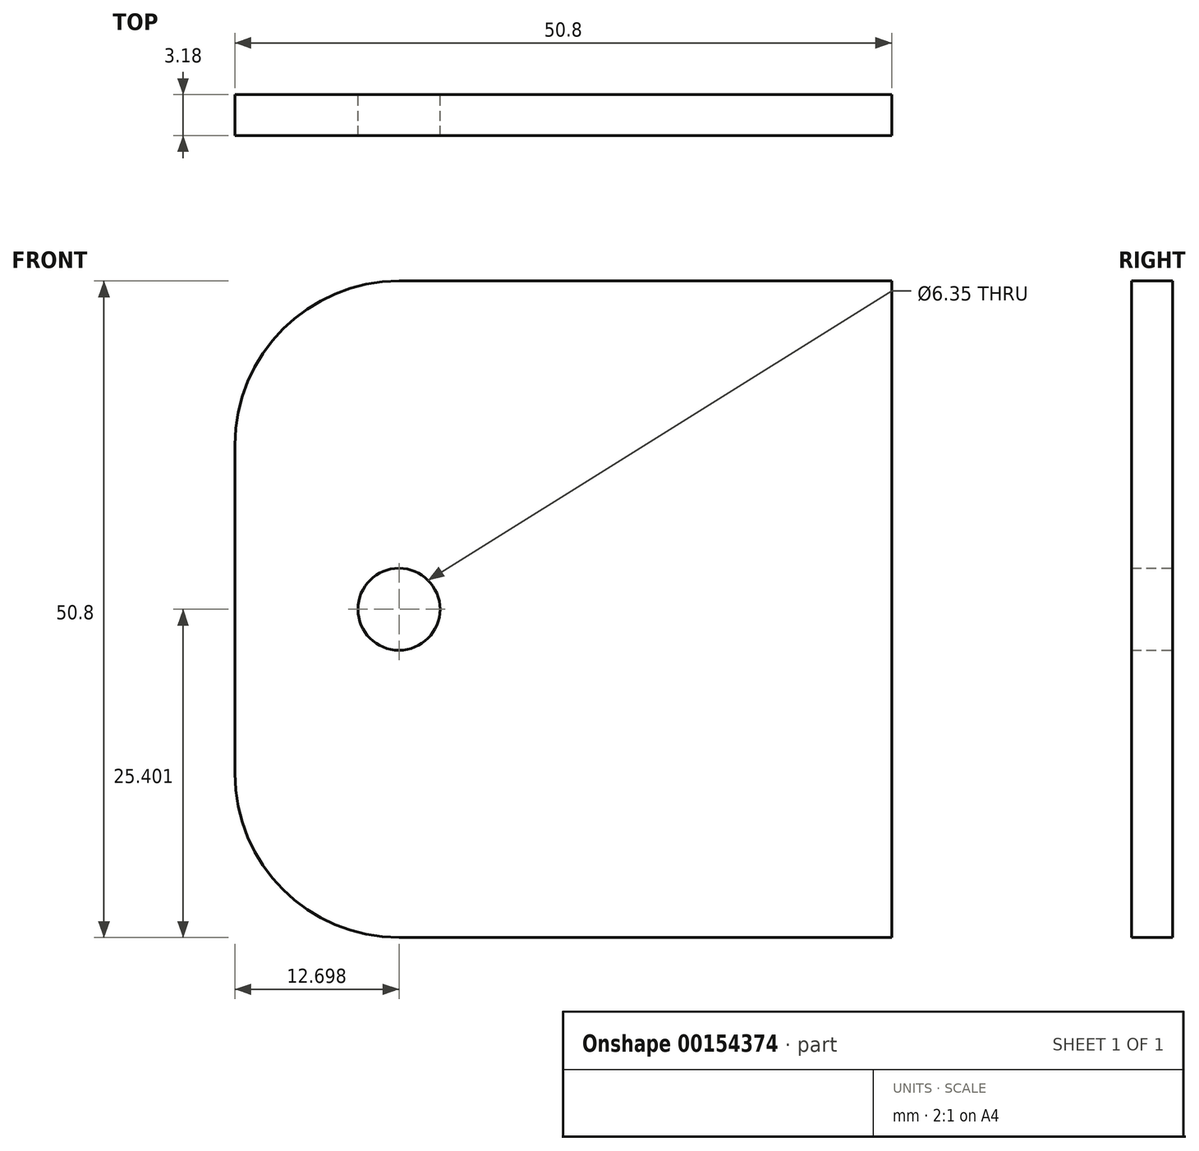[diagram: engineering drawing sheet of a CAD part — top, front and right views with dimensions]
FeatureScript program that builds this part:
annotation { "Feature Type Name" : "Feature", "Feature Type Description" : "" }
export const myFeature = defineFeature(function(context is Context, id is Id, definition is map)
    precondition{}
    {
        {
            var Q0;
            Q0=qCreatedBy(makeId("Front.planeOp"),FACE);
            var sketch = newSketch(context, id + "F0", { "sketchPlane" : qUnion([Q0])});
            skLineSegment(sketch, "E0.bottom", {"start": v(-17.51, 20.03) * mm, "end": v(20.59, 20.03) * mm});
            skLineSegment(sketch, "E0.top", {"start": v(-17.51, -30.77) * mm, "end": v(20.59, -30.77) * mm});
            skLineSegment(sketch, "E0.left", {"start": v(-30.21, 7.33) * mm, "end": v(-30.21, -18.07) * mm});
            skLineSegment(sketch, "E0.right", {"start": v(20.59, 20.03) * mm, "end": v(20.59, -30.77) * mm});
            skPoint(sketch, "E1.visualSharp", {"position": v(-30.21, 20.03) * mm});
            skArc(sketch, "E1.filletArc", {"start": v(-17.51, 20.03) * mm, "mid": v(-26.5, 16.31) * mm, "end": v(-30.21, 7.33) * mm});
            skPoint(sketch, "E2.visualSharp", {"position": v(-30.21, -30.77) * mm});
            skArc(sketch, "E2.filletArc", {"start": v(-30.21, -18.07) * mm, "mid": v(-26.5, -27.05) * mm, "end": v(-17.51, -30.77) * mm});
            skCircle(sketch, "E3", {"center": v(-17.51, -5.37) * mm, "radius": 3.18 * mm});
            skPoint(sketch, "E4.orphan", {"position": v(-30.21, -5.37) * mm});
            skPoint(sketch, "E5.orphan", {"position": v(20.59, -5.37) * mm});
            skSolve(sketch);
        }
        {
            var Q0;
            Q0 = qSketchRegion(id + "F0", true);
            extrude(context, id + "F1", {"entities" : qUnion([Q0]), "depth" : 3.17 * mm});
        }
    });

=== Task requirements ===
Update the rows from the beginning through the line containing "var sketch = newSketch(context, id", replacing "engineering drawing sheet" with "technical drawing sheet" and leaving everything else unchanged. Omit the pictures from your answer.

=== Response ===
[diagram: technical drawing sheet of a CAD part — top, front and right views with dimensions]
FeatureScript program that builds this part:
annotation { "Feature Type Name" : "Feature", "Feature Type Description" : "" }
export const myFeature = defineFeature(function(context is Context, id is Id, definition is map)
    precondition{}
    {
        {
            var Q0;
            Q0=qCreatedBy(makeId("Front.planeOp"),FACE);
            var sketch = newSketch(context, id + "F0", { "sketchPlane" : qUnion([Q0])});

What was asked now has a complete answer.